### 任务要求
判断下列三项说法是否符合正文，逐项回答“是”或“否”，并原样引用正文中起决定作用的文字：1. 课题组前期研究发现，化疗药物可以诱导胃癌细胞Notch-1及其配体的表达增加。2. 上皮样细胞比间叶样细胞有更强的化疗抵抗能力。3. 本研究只在细胞模型中对推论加以证实。

### 文档正文

##########

化疗药物诱导的Notch-1及其配体表达上调在人胃癌细胞多药耐药中的作用和机制研究

It　has been suggested that long term adminstration of chemtherapeutic drugs may promote epithelial-mesenchymal transition(EMT) in tumor cells, and the mesenchymal-like cells in tumor are more resistant to chemotherapeutic drugs than those of epithelial-like cells. It is also well-accepted that Notch signal pathway plays as a key regulator in EMT. Our update research data shows that chemotherapeutic drugs up-regulate the expression of Notch-1 and its ligands (Jagged-1 and Jagged-2),promote the epithelial-mesenchymal transition(EMT)in gastric cancer cells. Therefore, we hypothesize that in gastric cancer cells, chemotherapeutic drugs activate the Notch signal and promote EMT through upregulation of Notch-1 and its ligands; the activated Notch then improve the expression and activity of ATP-binding cassette (ABC) transporter through increased expression of EMT associated transcriptional factors, and finally cause the multi-drug resistance and metastasis. The purpose of this work is to comfirm the above hypothesis by means of in vitro and in vivo studies. This work will be very helpful to clarify the potential mechanism of multi-drug resistance to chemotherapeutic drugs in gastric cancer cells.

最新研究显示长期使用化疗药物可以使肿瘤细胞发生上皮细胞间叶样表型转化（EMT），间叶样细胞较之上皮样细胞有更强的化疗抵抗能力。在EMT过程中，Notch信号通路被认为起着重要的调节作用。本课题组的前期研究发现化疗药物可以诱导胃癌细胞Notch-1及其配体Jagged-1,Jagged-2的表达增加，并促使胃癌细胞发生EMT。据此，我们推测化疗药物可能通过激活Notch-1信号通路，上调Notch的下游靶蛋白－EMT相关转录因子的表达和活性、增加三磷酸腺苷结合盒（ATP-binding cassette, ABC）转运体的表达，使胃癌细胞发生EMT、产生多药耐药性并易于转移。本研究拟应用分子和细胞生物学技术在细胞和动物模型中对上述推论加以证实。如能证实上述推论将非常有助于阐明胃癌细胞化疗多药耐药的机制，为克服化疗耐药提供理论依据。

##########

### 提供的信息

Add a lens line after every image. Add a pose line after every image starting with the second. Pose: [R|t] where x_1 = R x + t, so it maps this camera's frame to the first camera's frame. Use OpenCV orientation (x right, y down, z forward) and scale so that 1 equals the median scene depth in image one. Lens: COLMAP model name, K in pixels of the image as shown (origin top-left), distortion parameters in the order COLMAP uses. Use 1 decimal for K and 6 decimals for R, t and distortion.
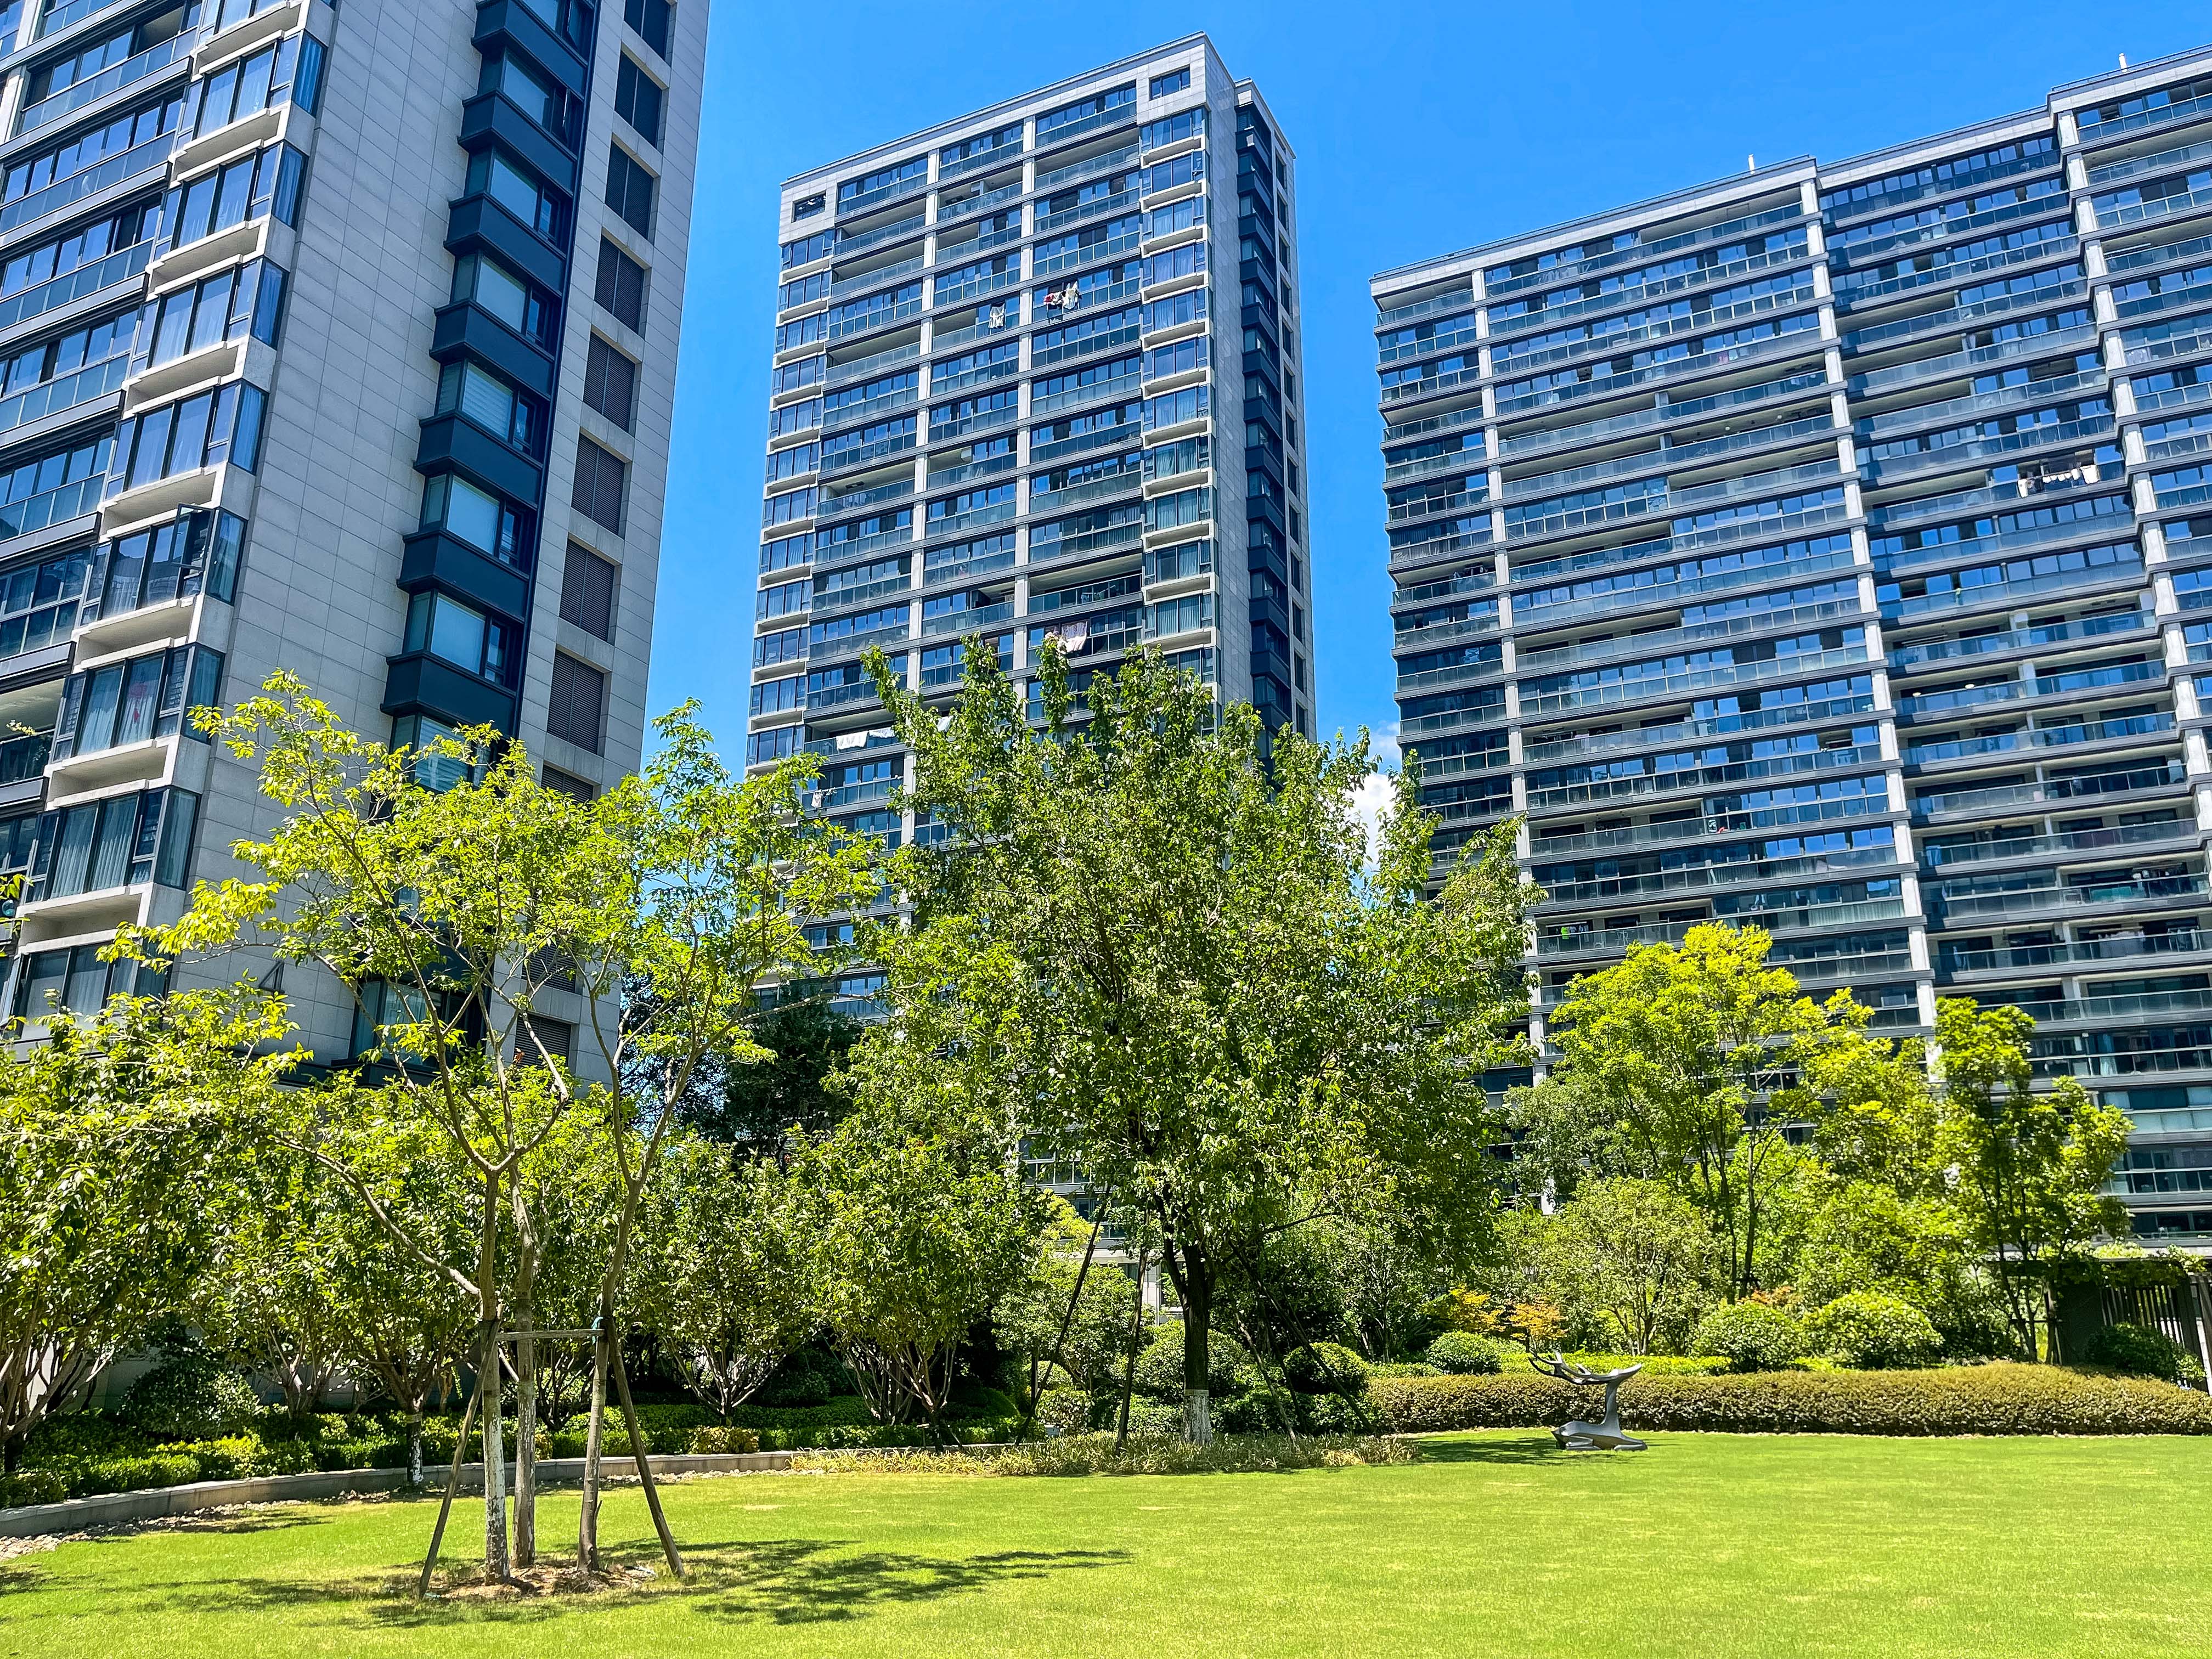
lens RADIAL K [[1676.2, 0, 1109.6], [0, 1676.2, 820.7], [0, 0, 1]] dist [-0.032938, 0.044741]
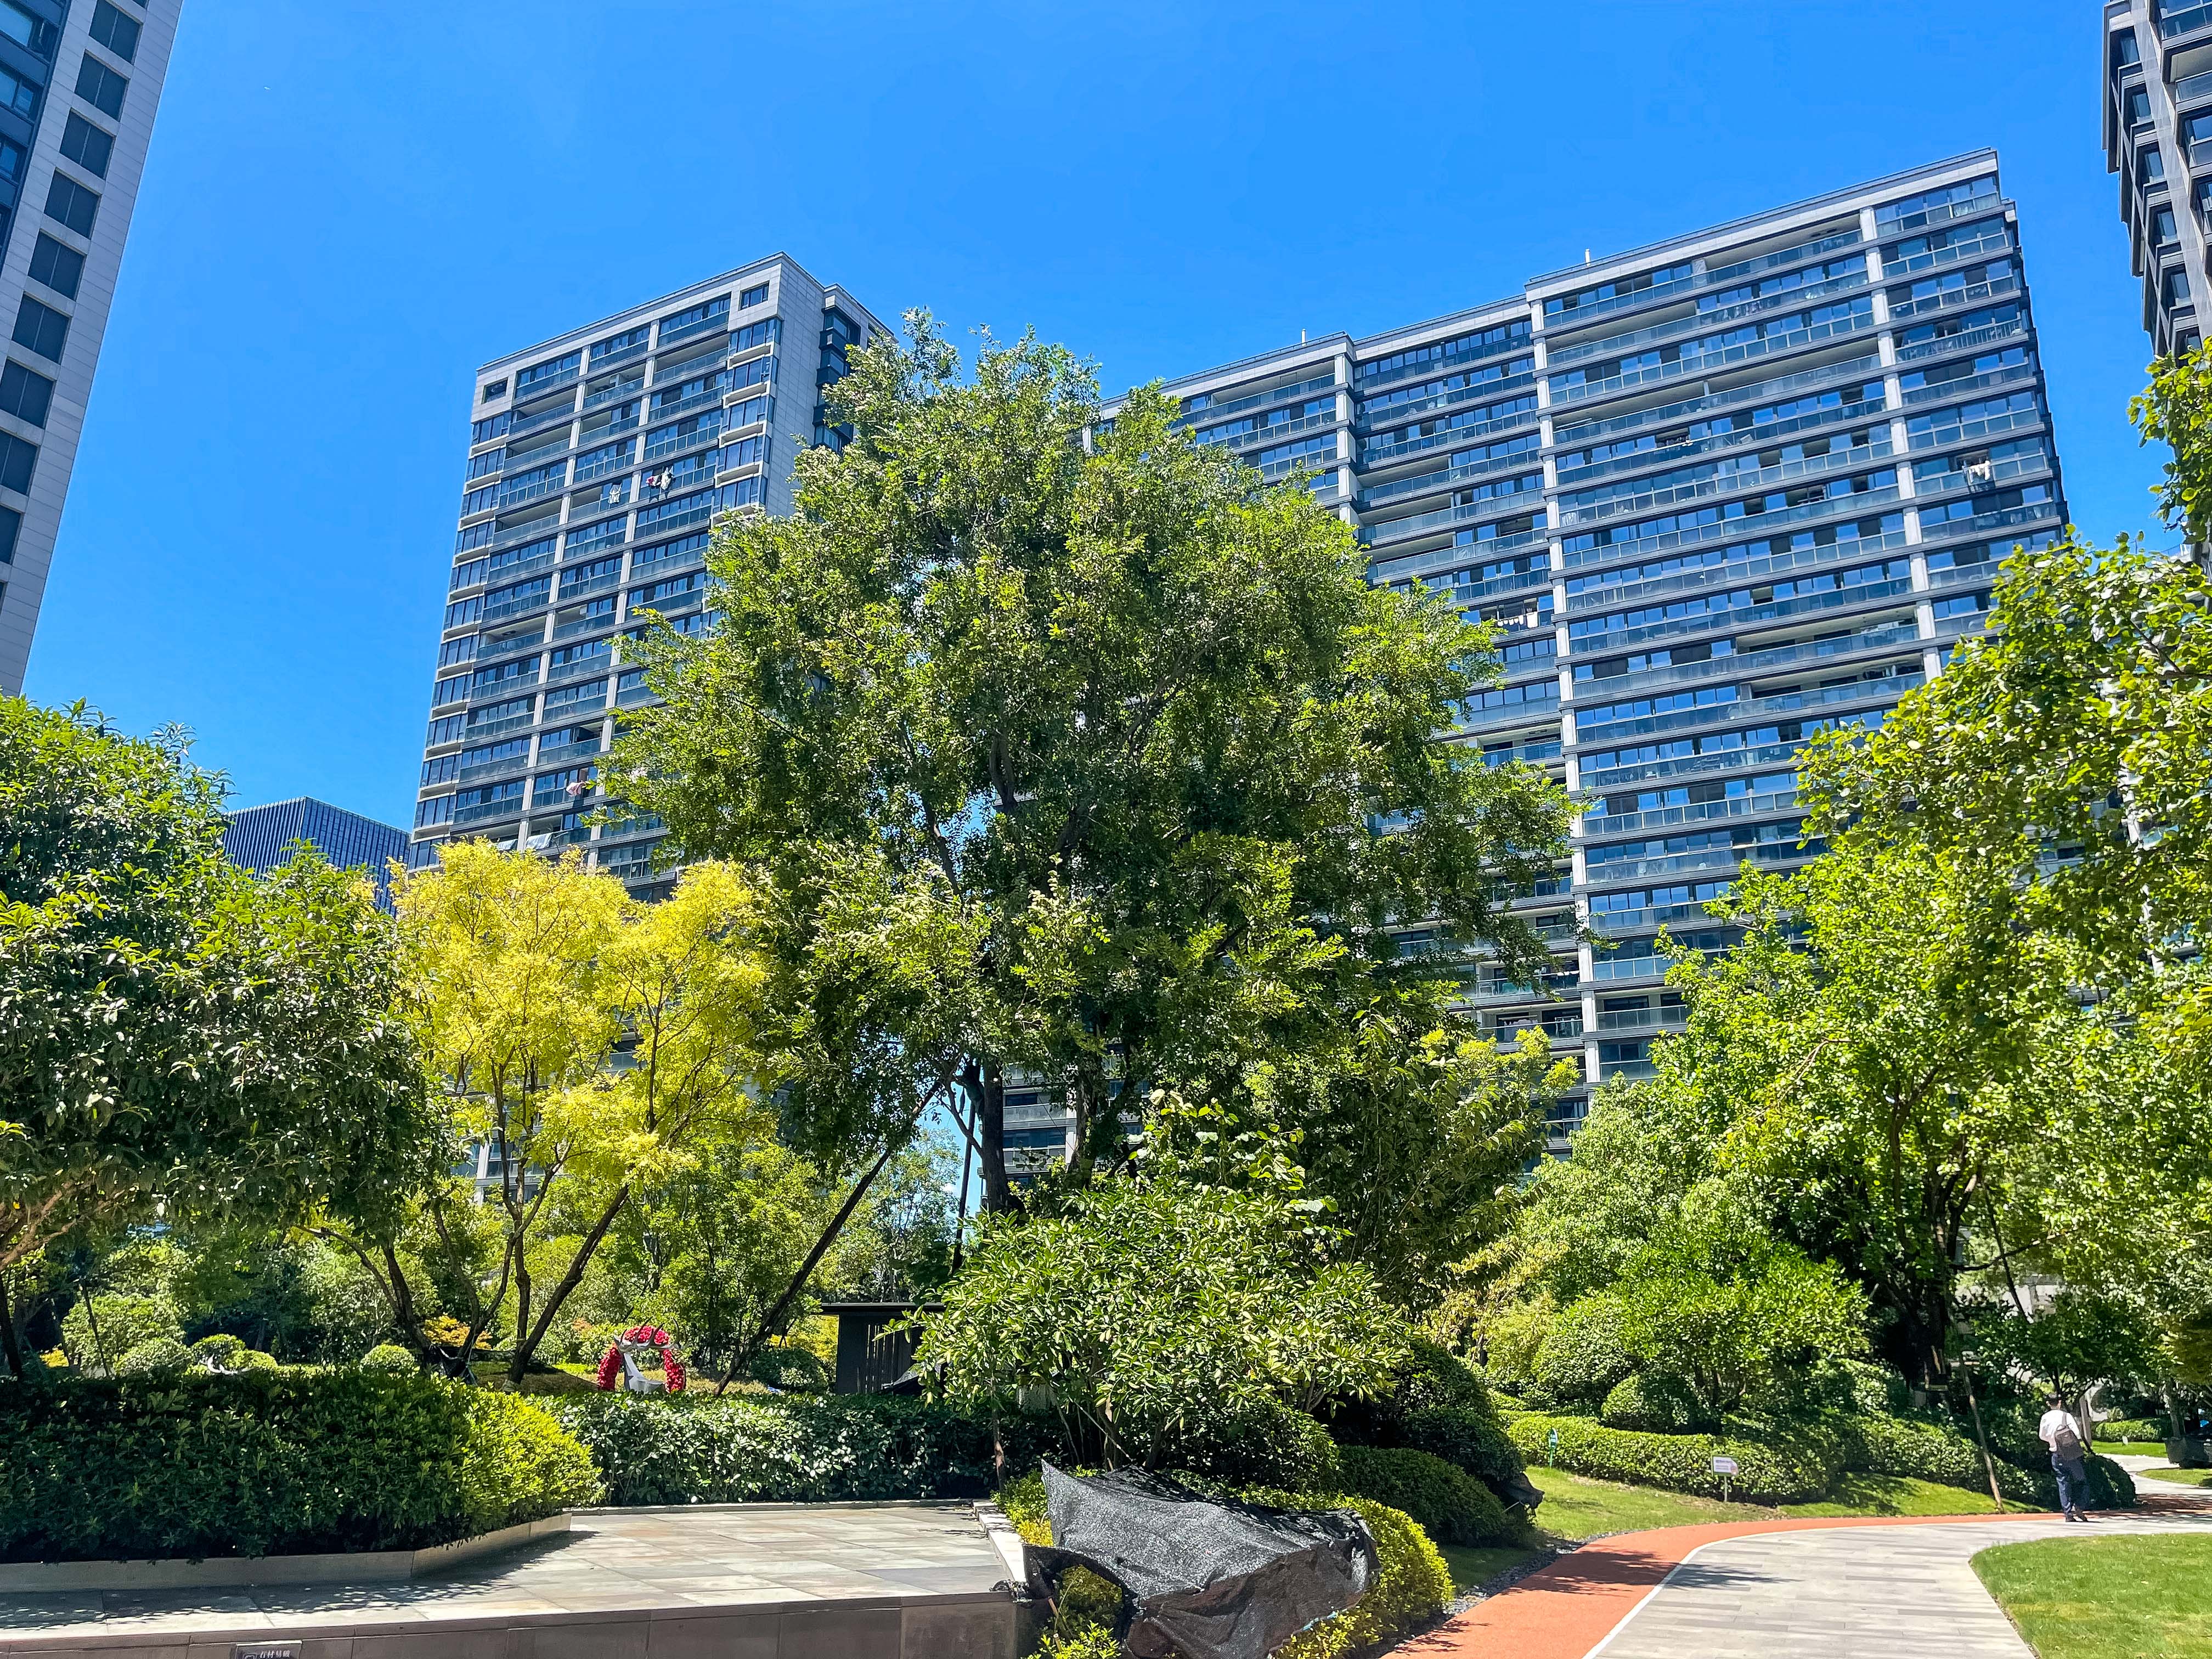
lens RADIAL K [[1676.2, 0, 1100.0], [0, 1676.2, 843.3], [0, 0, 1]] dist [-0.032938, 0.044741]
pose [[0.998301, 0.000466, -0.058266, 0.347380], [-0.000394, 0.999999, 0.001247, -0.052704], [0.058266, -0.001222, 0.998300, -0.172913]]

##########

### 参考答案
1. 是。“本课题组的前期研究发现化疗药物可以诱导胃癌细胞Notch-1及其配体Jagged-1,Jagged-2的表达增加”
2. 否。“间叶样细胞较之上皮样细胞有更强的化疗抵抗能力”
3. 否。“本研究拟应用分子和细胞生物学技术在细胞和动物模型中对上述推论加以证实”